Provided text:
>>

Kind of like that last point, agender people and their identities are no more controversial or world-changing than your own. We’re not a race of super enlightened gender-Buddhas that have achieved a higher level of existence beyond mere mortals, and we don’t claim to be. Nobody’s gender has suddenly become obsolete in the presence of my awe-inspiring, counterculture war cry of, “I dunno, I just am.” Agender people are just trying to live their lives being who and what they are, just like anyone else. No one is trying to convert anyone in or out of any identity, or destroy the notion of genders for everyone, though I’m sure the theoretical pamphlets would be entertaining and bizarre as hell. It’s okay.

<<

Tasks to carry out:
(1) Retype the passage on agender identity verbatim, starting at "Kind of like" and ending at "hell. It’s okay.".
(2) Show each line of the records that contains the string "mxPoint".

Data:
>>

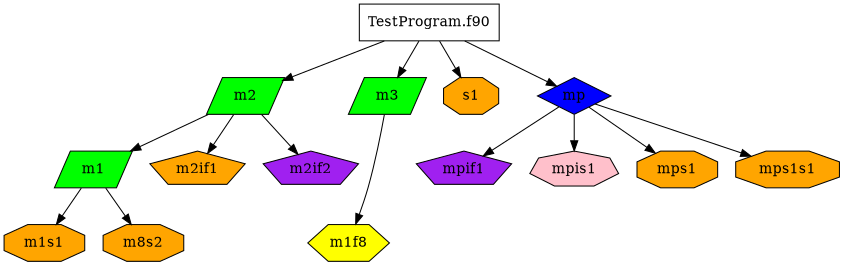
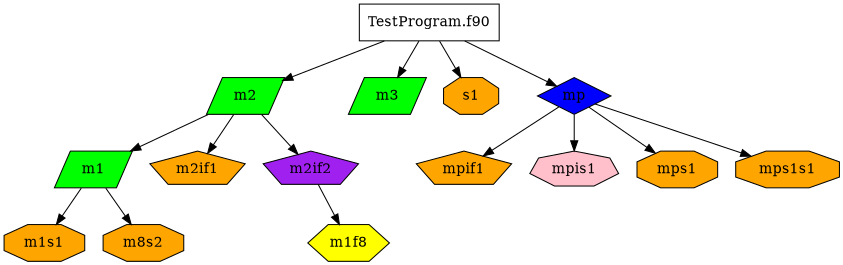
  digraph {
    node [fillcolor=orange shape=octagon style=filled]
    "TestProgram.f90" [fillcolor=white shape=box]
    m2 [fillcolor=green shape=parallelogram]
    m3 [fillcolor=green shape=parallelogram]
    s1
    mp [fillcolor=blue shape=diamond]
    m1 [fillcolor=green shape=parallelogram]
    m1s1
    n8 [label=m8s2]
    m2if1 [shape=pentagon]
    m2if2 [fillcolor=purple shape=pentagon]
    n11 [fillcolor=yellow label=m1f8 shape=hexagon]
-   mpif1 [fillcolor=purple shape=pentagon]
+   mpif1 [shape=pentagon]
    mpis1 [fillcolor=pink shape=septagon]
    mps1
    mps1s1
    "TestProgram.f90" -> m2
    "TestProgram.f90" -> m3
    "TestProgram.f90" -> s1
    "TestProgram.f90" -> mp
    m2 -> m1
    m2 -> m2if1
    m2 -> m2if2
-   m3 -> n11
+   m2if2 -> n11
    mp -> mpif1
    mp -> mpis1
    mp -> mps1
    mp -> mps1s1
    m1 -> m1s1
    m1 -> n8
  }
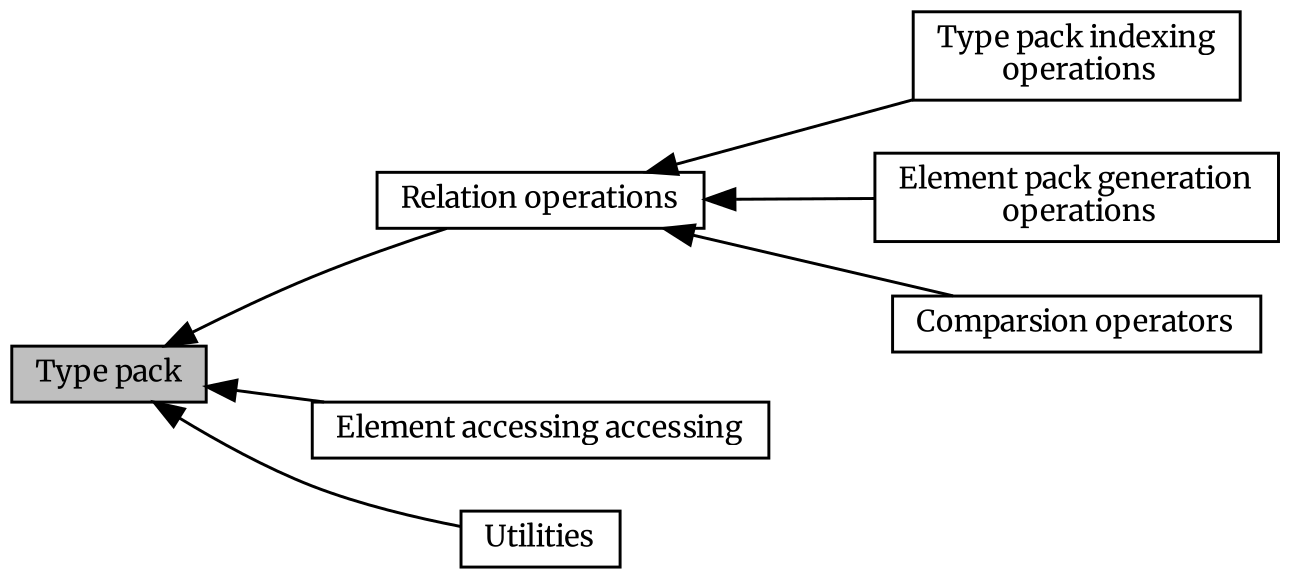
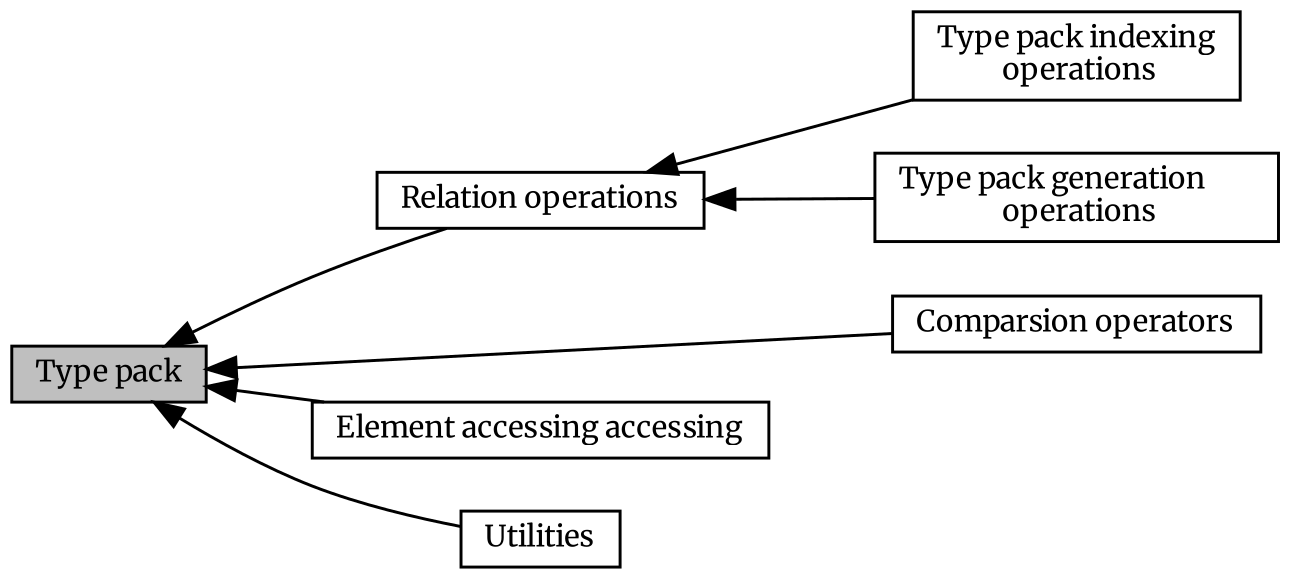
  digraph {
    fontname=Merriweather
    rankdir=LR
    node [color=black fillcolor=white fontname=Merriweather fontsize=10 shape=box style=filled]
    edge [dir=back fontname=Merriweather fontsize=10 labelfontname=Helvetica labelfontsize=10 shape=plaintext style=solid]
    n1 [height=0.2 label="Type pack indexing\l operations" width=0.4]
-   n2 [height=0.2 label="Element pack generation\l operations" width=0.4]
+   n2 [height=0.2 label="Type pack generation\l operations" width=0.4]
    n3 [height=0.2 label="Relation operations" width=0.4]
    n4 [height=0.2 label="Comparsion operators" width=0.4]
    n5 [height=0.2 label="Element accessing accessing" width=0.4]
    n6 [fillcolor=grey75 fontcolor=black height=0.2 label="Type pack" width=0.4]
    n7 [height=0.2 label=Utilities width=0.4]
    n3 -> n1
    n3 -> n2
    n6 -> n3
-   n3 -> n4
+   n6 -> n4
    n6 -> n5
    n6 -> n7
  }
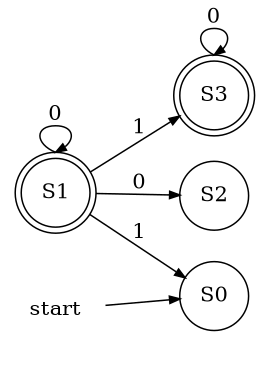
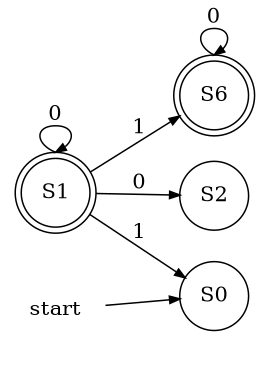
  digraph {
    rankdir=LR
    node [shape=circle]
    edge [arrowsize=0.7]
    S1 [shape=doublecircle]
-   S3 [shape=doublecircle]
+   S3 [shape=doublecircle label=S6]
    S2
    S0
    start [color=white]
    S1 -> S1 [headport=n label=0 tailport=n]
    S1 -> S3 [label=1]
    S1 -> S2 [label=0]
    S1 -> S0 [label=1]
    S3 -> S3 [headport=n label=0 tailport=n]
    start -> S0
  }
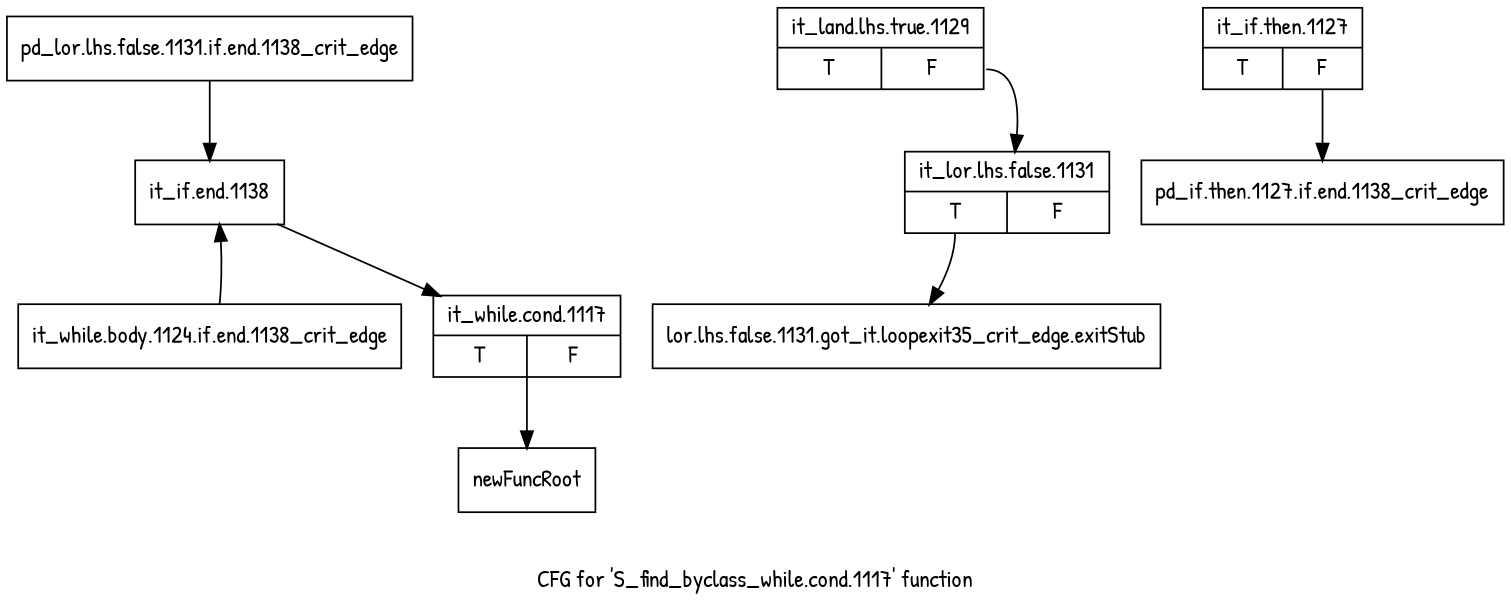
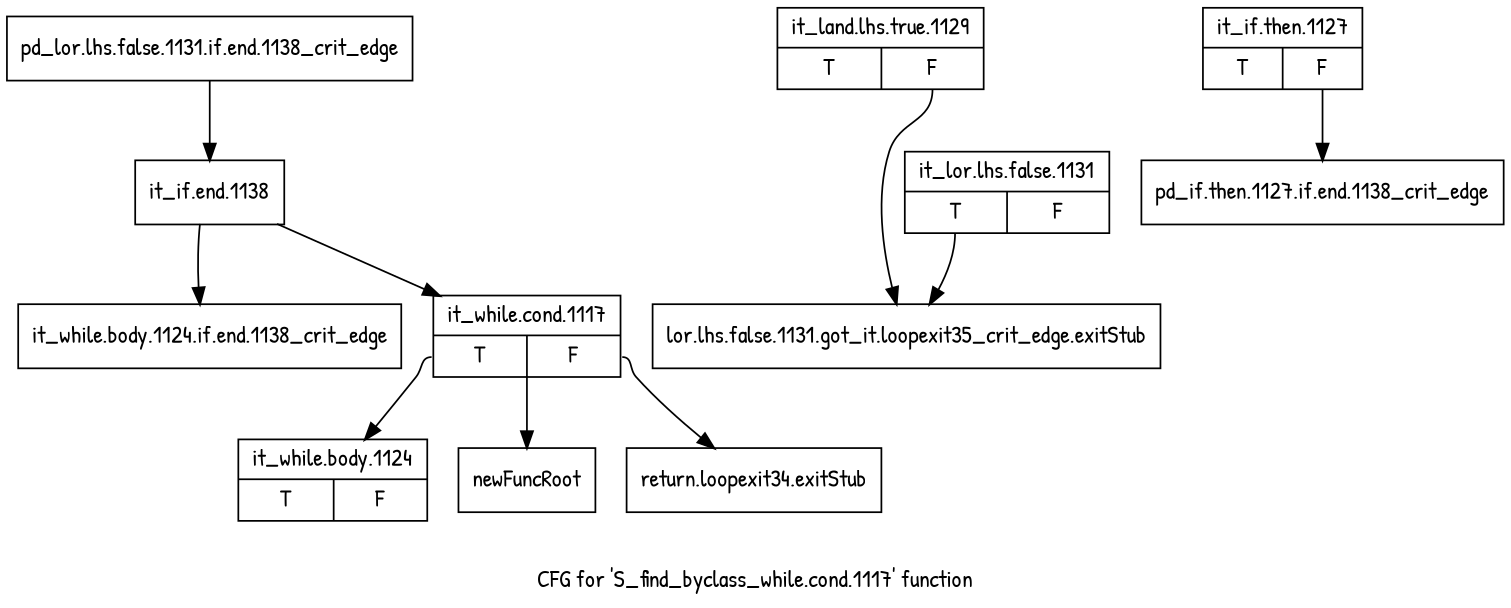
  digraph {
    fontname="Patrick Hand"
    label="CFG for 'S_find_byclass_while.cond.1117' function"
    node [fontname="Patrick Hand" shape=record]
    edge [fontname="Patrick Hand"]
    n1 [label="{newFuncRoot}"]
    n2 [label="{it_while.cond.1117|{<s0>T|<s1>F}}"]
+   n3 [label="{return.loopexit34.exitStub}"]
+   n4 [label="{it_while.body.1124|{<s0>T|<s1>F}}"]
    n5 [label="{lor.lhs.false.1131.got_it.loopexit35_crit_edge.exitStub}"]
    n6 [label="{it_if.then.1127|{<s0>T|<s1>F}}"]
    n7 [label="{pd_if.then.1127.if.end.1138_crit_edge}"]
    n8 [label="{it_while.body.1124.if.end.1138_crit_edge}"]
    n9 [label="{it_if.end.1138}"]
    n10 [label="{it_land.lhs.true.1129|{<s0>T|<s1>F}}"]
    n11 [label="{it_lor.lhs.false.1131|{<s0>T|<s1>F}}"]
    n12 [label="{pd_lor.lhs.false.1131.if.end.1138_crit_edge}"]
    n2 -> n1
+   n2 -> n3 [tailport=s1]
+   n2 -> n4 [tailport=s0]
    n6 -> n7 [tailport=s1]
-   n8 -> n9
+   n9 -> n8
    n9 -> n2
-   n10 -> n11 [tailport=s1]
+   n10 -> n5 [tailport=s1]
    n11 -> n5 [tailport=s0]
    n12 -> n9
  }
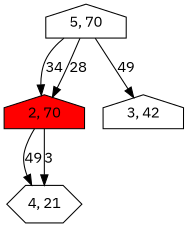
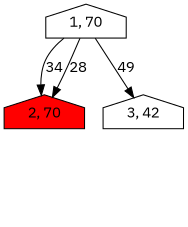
  digraph {
    fontname="IBM Plex Sans"
    node [fontname="IBM Plex Sans" shape=house]
    edge [fontname="IBM Plex Sans"]
-   n1 [label="5, 70"]
+   n1 [label="1, 70"]
    n2 [fillcolor=red label="2, 70" style=filled]
    n3 [label="3, 42"]
-   n4 [label="4, 21" shape=hexagon]
    n1 -> n2 [label=34]
    n1 -> n2 [label=28]
    n1 -> n3 [label=49]
-   n2 -> n4 [label=49]
-   n2 -> n4 [label=3]
  }
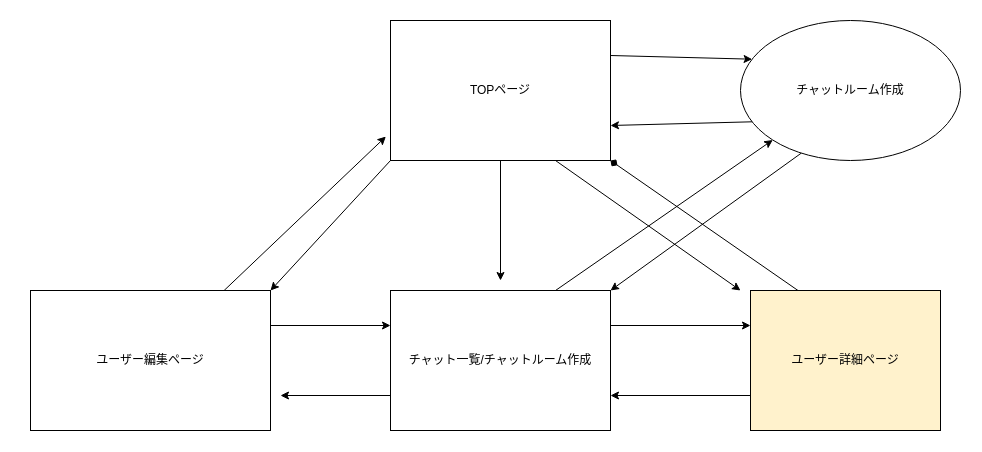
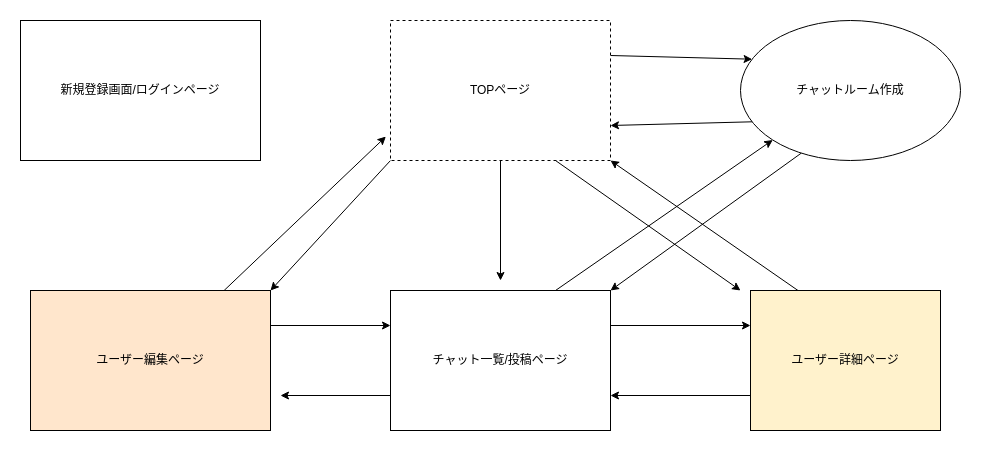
  <mxCell id="0" />
  <mxCell id="1" parent="0" />
+ <mxCell id="2" value="新規登録画面/ログインページ" style="rounded=0;whiteSpace=wrap;html=1;" vertex="1" parent="1"><mxGeometry x="20" y="20" width="240" height="140" as="geometry" /></mxCell>
  <mxCell id="3" style="edgeStyle=none;html=1;" edge="1" parent="1" source="7"><mxGeometry relative="1" as="geometry"><mxPoint x="500" y="280" as="targetPoint" /></mxGeometry></mxCell>
  <mxCell id="4" style="edgeStyle=none;html=1;exitX=0;exitY=1;exitDx=0;exitDy=0;entryX=1;entryY=0;entryDx=0;entryDy=0;" edge="1" parent="1" source="7" target="20"><mxGeometry relative="1" as="geometry" /></mxCell>
  <mxCell id="5" style="edgeStyle=none;html=1;exitX=1;exitY=0.25;exitDx=0;exitDy=0;entryX=0;entryY=0.25;entryDx=0;entryDy=0;" edge="1" parent="1" source="7" target="17"><mxGeometry relative="1" as="geometry" /></mxCell>
  <mxCell id="6" style="edgeStyle=none;html=1;exitX=0.75;exitY=1;exitDx=0;exitDy=0;" edge="1" parent="1" source="7"><mxGeometry relative="1" as="geometry"><mxPoint x="740" y="290" as="targetPoint" /></mxGeometry></mxCell>
- <mxCell id="7" value="TOPページ" style="rounded=0;whiteSpace=wrap;html=1;" vertex="1" parent="1"><mxGeometry x="390" y="20" width="220" height="140" as="geometry" /></mxCell>
+ <mxCell id="7" value="TOPページ" style="rounded=0;whiteSpace=wrap;html=1;dashed=1;" vertex="1" parent="1"><mxGeometry x="390" y="20" width="220" height="140" as="geometry" /></mxCell>
  <mxCell id="8" style="edgeStyle=none;html=1;exitX=0;exitY=0.75;exitDx=0;exitDy=0;" edge="1" parent="1" source="11"><mxGeometry relative="1" as="geometry"><mxPoint x="280" y="395" as="targetPoint" /></mxGeometry></mxCell>
  <mxCell id="9" style="edgeStyle=none;html=1;exitX=0.75;exitY=0;exitDx=0;exitDy=0;entryX=0;entryY=1;entryDx=0;entryDy=0;" edge="1" parent="1" source="11" target="17"><mxGeometry relative="1" as="geometry" /></mxCell>
  <mxCell id="10" style="edgeStyle=none;html=1;exitX=1;exitY=0.25;exitDx=0;exitDy=0;entryX=0;entryY=0.25;entryDx=0;entryDy=0;" edge="1" parent="1" source="11" target="14"><mxGeometry relative="1" as="geometry" /></mxCell>
- <mxCell id="11" value="チャット一覧/チャットルーム作成" style="rounded=0;whiteSpace=wrap;html=1;" vertex="1" parent="1"><mxGeometry x="390" y="290" width="220" height="140" as="geometry" /></mxCell>
+ <mxCell id="11" value="チャット一覧/投稿ページ" style="rounded=0;whiteSpace=wrap;html=1;" vertex="1" parent="1"><mxGeometry x="390" y="290" width="220" height="140" as="geometry" /></mxCell>
  <mxCell id="12" style="edgeStyle=none;html=1;exitX=0;exitY=0.75;exitDx=0;exitDy=0;entryX=1;entryY=0.75;entryDx=0;entryDy=0;" edge="1" parent="1" source="14" target="11"><mxGeometry relative="1" as="geometry"><mxPoint x="620" y="395" as="targetPoint" /></mxGeometry></mxCell>
- <mxCell id="13" style="edgeStyle=none;html=1;exitX=0.25;exitY=0;exitDx=0;exitDy=0;entryX=1;entryY=1;entryDx=0;entryDy=0;endArrow=diamond;" edge="1" parent="1" source="14" target="7"><mxGeometry relative="1" as="geometry" /></mxCell>
+ <mxCell id="13" style="edgeStyle=none;html=1;exitX=0.25;exitY=0;exitDx=0;exitDy=0;entryX=1;entryY=1;entryDx=0;entryDy=0;" edge="1" parent="1" source="14" target="7"><mxGeometry relative="1" as="geometry" /></mxCell>
  <mxCell id="14" value="ユーザー詳細ページ" style="rounded=0;whiteSpace=wrap;html=1;fillColor=#fff2cc;" vertex="1" parent="1"><mxGeometry x="750" y="290" width="190" height="140" as="geometry" /></mxCell>
  <mxCell id="15" style="edgeStyle=none;html=1;exitX=0;exitY=0.75;exitDx=0;exitDy=0;entryX=1;entryY=0.75;entryDx=0;entryDy=0;" edge="1" parent="1" source="17" target="7"><mxGeometry relative="1" as="geometry" /></mxCell>
  <mxCell id="16" style="edgeStyle=none;html=1;exitX=0.25;exitY=1;exitDx=0;exitDy=0;entryX=1;entryY=0;entryDx=0;entryDy=0;" edge="1" parent="1" source="17" target="11"><mxGeometry relative="1" as="geometry" /></mxCell>
  <mxCell id="17" value="チャットルーム作成" style="ellipse;whiteSpace=wrap;html=1;" vertex="1" parent="1"><mxGeometry x="740" y="20" width="220" height="140" as="geometry" /></mxCell>
  <mxCell id="18" style="edgeStyle=none;html=1;entryX=-0.021;entryY=0.829;entryDx=0;entryDy=0;entryPerimeter=0;" edge="1" parent="1" source="20" target="7"><mxGeometry relative="1" as="geometry" /></mxCell>
  <mxCell id="19" style="edgeStyle=none;html=1;exitX=1;exitY=0.25;exitDx=0;exitDy=0;entryX=0;entryY=0.25;entryDx=0;entryDy=0;" edge="1" parent="1" source="20" target="11"><mxGeometry relative="1" as="geometry" /></mxCell>
- <mxCell id="20" value="ユーザー編集ページ" style="rounded=0;whiteSpace=wrap;html=1;" vertex="1" parent="1"><mxGeometry x="30" y="290" width="240" height="140" as="geometry" /></mxCell>
+ <mxCell id="20" value="ユーザー編集ページ" style="rounded=0;whiteSpace=wrap;html=1;fillColor=#ffe6cc;" vertex="1" parent="1"><mxGeometry x="30" y="290" width="240" height="140" as="geometry" /></mxCell>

<<

Solutions by task:
(1)
Kind of like that last point, agender people and their identities are no more controversial or world-changing than your own. We’re not a race of super enlightened gender-Buddhas that have achieved a higher level of existence beyond mere mortals, and we don’t claim to be. Nobody’s gender has suddenly become obsolete in the presence of my awe-inspiring, counterculture war cry of, “I dunno, I just am.” Agender people are just trying to live their lives being who and what they are, just like anyone else. No one is trying to convert anyone in or out of any identity, or destroy the notion of genders for everyone, though I’m sure the theoretical pamphlets would be entertaining and bizarre as hell. It’s okay.

(2)
  <mxCell id="3" style="edgeStyle=none;html=1;" edge="1" parent="1" source="7"><mxGeometry relative="1" as="geometry"><mxPoint x="500" y="280" as="targetPoint" /></mxGeometry></mxCell>
  <mxCell id="6" style="edgeStyle=none;html=1;exitX=0.75;exitY=1;exitDx=0;exitDy=0;" edge="1" parent="1" source="7"><mxGeometry relative="1" as="geometry"><mxPoint x="740" y="290" as="targetPoint" /></mxGeometry></mxCell>
  <mxCell id="8" style="edgeStyle=none;html=1;exitX=0;exitY=0.75;exitDx=0;exitDy=0;" edge="1" parent="1" source="11"><mxGeometry relative="1" as="geometry"><mxPoint x="280" y="395" as="targetPoint" /></mxGeometry></mxCell>
  <mxCell id="12" style="edgeStyle=none;html=1;exitX=0;exitY=0.75;exitDx=0;exitDy=0;entryX=1;entryY=0.75;entryDx=0;entryDy=0;" edge="1" parent="1" source="14" target="11"><mxGeometry relative="1" as="geometry"><mxPoint x="620" y="395" as="targetPoint" /></mxGeometry></mxCell>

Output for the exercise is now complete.